III.   Inzake hergebruik

12.

Het kan als een goede praktijk worden beschouwd om gepubliceerde rechterlijke beslissingen, rekening houdend met technische of budgettaire beperkingen en de kenmerken van het redactieproces, zo veel mogelijk beschikbaar te stellen voor hergebruik in machine-leesbare formaten.

13.

Het kan als een goede praktijk worden beschouwd om ten minste formele metagegevens beschikbaar te stellen voor hergebruik, in een goed gestructureerd formaat.

14.

Om tegemoet te komen aan de behoeften van hergebruikers, kunnen adequate downloadmogelijkheden worden overwogen.

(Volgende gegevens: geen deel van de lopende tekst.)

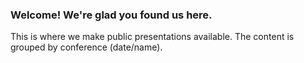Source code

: ### Welcome! We're glad you found us here.

This is where we make public presentations available.
The content is grouped by conference (date/name).

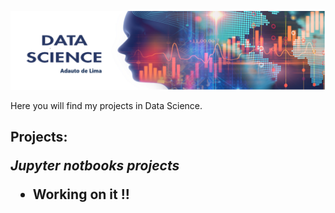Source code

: <p align="center">
  <img src="DataScience1-01 banner.png" >
</p>

<p align="left">
Here you will find my projects in Data Science.
  
<b><h2>Projects:</b>

*Jupyter notbooks projects*

* Working on it !!
</p>
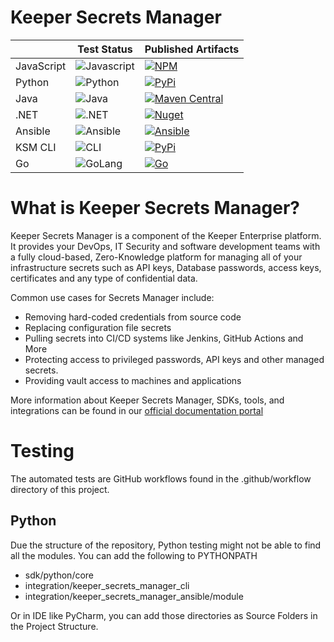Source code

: # Keeper Secrets Manager

|          |  Test Status                                                                                                | Published Artifacts                                                                                                                                                                                         |
-----------|-------------------------------------------------------------------------------------------------------------|-------------------------------------------------------------------------------------------------------------------------------------------------------------------------------------------------------------|
JavaScript | ![Javascript](https://github.com/Keeper-Security/secrets-manager/actions/workflows/test.js.yml/badge.svg)   | [![NPM](https://img.shields.io/npm/v/@keeper-security/secrets-manager-core?style=for-the-badge&logo=npm)](https://www.npmjs.com/package/@keeper-security/secrets-manager-core)    |
Python     | ![Python](https://github.com/Keeper-Security/secrets-manager/actions/workflows/test.python.yml/badge.svg)   | [![PyPi](https://img.shields.io/pypi/v/keeper-secrets-manager-core?style=for-the-badge&logo=pypi)](https://pypi.org/project/keeper-secrets-manager-core/)                     |
Java       | ![Java](https://github.com/Keeper-Security/secrets-manager/actions/workflows/test.java.yml/badge.svg)       | [![Maven Central](https://img.shields.io/maven-central/v/com.keepersecurity.secrets-manager/core?style=for-the-badge&logo=java)](https://search.maven.org/artifact/com.keepersecurity.secrets-manager/core) |
.NET       | ![.NET](https://github.com/Keeper-Security/secrets-manager/actions/workflows/test.dotnet.yml/badge.svg)     | [![Nuget](https://img.shields.io/nuget/v/Keeper.SecretsManager?style=for-the-badge&logo=nuget)](https://www.nuget.org/packages/Keeper.SecretsManager)                                                       |
Ansible    | ![Ansible](https://github.com/Keeper-Security/secrets-manager/actions/workflows/test.ansible.yml/badge.svg) | [![Ansible](https://img.shields.io/pypi/v/keeper-secrets-manager-ansible?style=for-the-badge&logo=pypi)](https://pypi.org/project/keeper-secrets-manager-ansible/) |
KSM CLI    | ![CLI](https://github.com/Keeper-Security/secrets-manager/actions/workflows/test.cli.yml/badge.svg)         | [![PyPi](https://img.shields.io/pypi/v/keeper-secrets-manager-cli?style=for-the-badge&logo=pypi)](https://pypi.org/project/keeper-secrets-manager-cli/)                                                     |
Go         | ![GoLang](https://github.com/keeper-security/secrets-manager-go/actions/workflows/test.go.yml/badge.svg)    | [![Go](https://img.shields.io/badge/Go-Latest-blue.svg?style=for-the-badge&logo=go&logoColor=white)](https://github.com/Keeper-Security/secrets-manager-go)                                   |

# What is Keeper Secrets Manager?

Keeper Secrets Manager is a component of the Keeper Enterprise platform. It provides your DevOps, IT Security and
software development teams with a fully cloud-based, Zero-Knowledge platform for managing all of your 
infrastructure secrets such as API keys, Database passwords, access keys, certificates and any type of confidential data.

Common use cases for Secrets Manager include:
- Removing hard-coded credentials from source code
- Replacing configuration file secrets
- Pulling secrets into CI/CD systems like Jenkins, GitHub Actions and More
- Protecting access to privileged passwords, API keys and other managed secrets.
- Providing vault access to machines and applications

    
More information about Keeper Secrets Manager, SDKs, tools, and integrations can be found in our [official documentation 
portal](https://docs.keeper.io/secrets-manager/secrets-manager/overview)


# Testing

The automated tests are GitHub workflows found in the .github/workflow directory of this project.

## Python

Due the structure of the repository, Python testing might not be able to find all the modules. You can add the following
to PYTHONPATH

* sdk/python/core
* integration/keeper\_secrets\_manager\_cli
* integration/keeper\_secrets\_manager\_ansible/module

Or in IDE like PyCharm, you can add those directories as Source Folders in the Project Structure.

IV.   Inzake verbetering van de bruikbaarheid

15.

Gezien de grote aantallen waarin rechterlijke beslissingen op het internet worden gepubliceerd, moet niet alleen de loutere beschikbaarheid, maar ook de bruikbaarheid van die gegevensbanken in aanmerking worden genomen. Diverse voorzieningen om de bruikbaarheid van gegevensbanken te vergroten, en opties om de daarin opgenomen informatie beter toegankelijk te maken, kunnen worden overwogen, afhankelijk van de volumes en de kenmerken van de gepubliceerde beslissingen, de werkelijke behoeften van de burgers en de juridische gemeenschap, en nationale tradities. Enkele voorbeelden die in aanmerking kunnen worden genomen, zijn zoekmachines en metagegevens. Wat metagegevens betreft, kunnen de verplichte en facultatieve velden die worden genoemd in de ECLI-conclusies, als inspiratiebron dienen.

16.

Volledige publicatie van rechterlijke beslissingen maakt het rechtswezen transparanter, maar leidt dan weer tot omvangrijke gegevensbanken waarin beslissingen van bijzonder juridisch belang of met bijzondere maatschappelijke gevolgen moeilijk vindbaar kunnen zijn. Indien technisch en organisatorisch haalbaar, verdient het aanbeveling om het „belang” van een zekere kwalificatie te voorzien en aan te geven welke beslissingen relevant zijn voor andere partijen dan de partijen in de zaak, en in hoeverre.

Als beste praktijk wat betreft de eenduidige identificatie en aanhaling van rechterlijke beslissingen, moet de invoering van de Europese identificatiecode voor jurisprudentie (ECLI) worden overwogen. Om de voordelen van het ECLI-kader ten volle te benutten, kan worden aanbevolen dat beslissingen waaraan een ECLI is toegekend, ter beschikking worden gesteld via de ECLI-zoekmachine.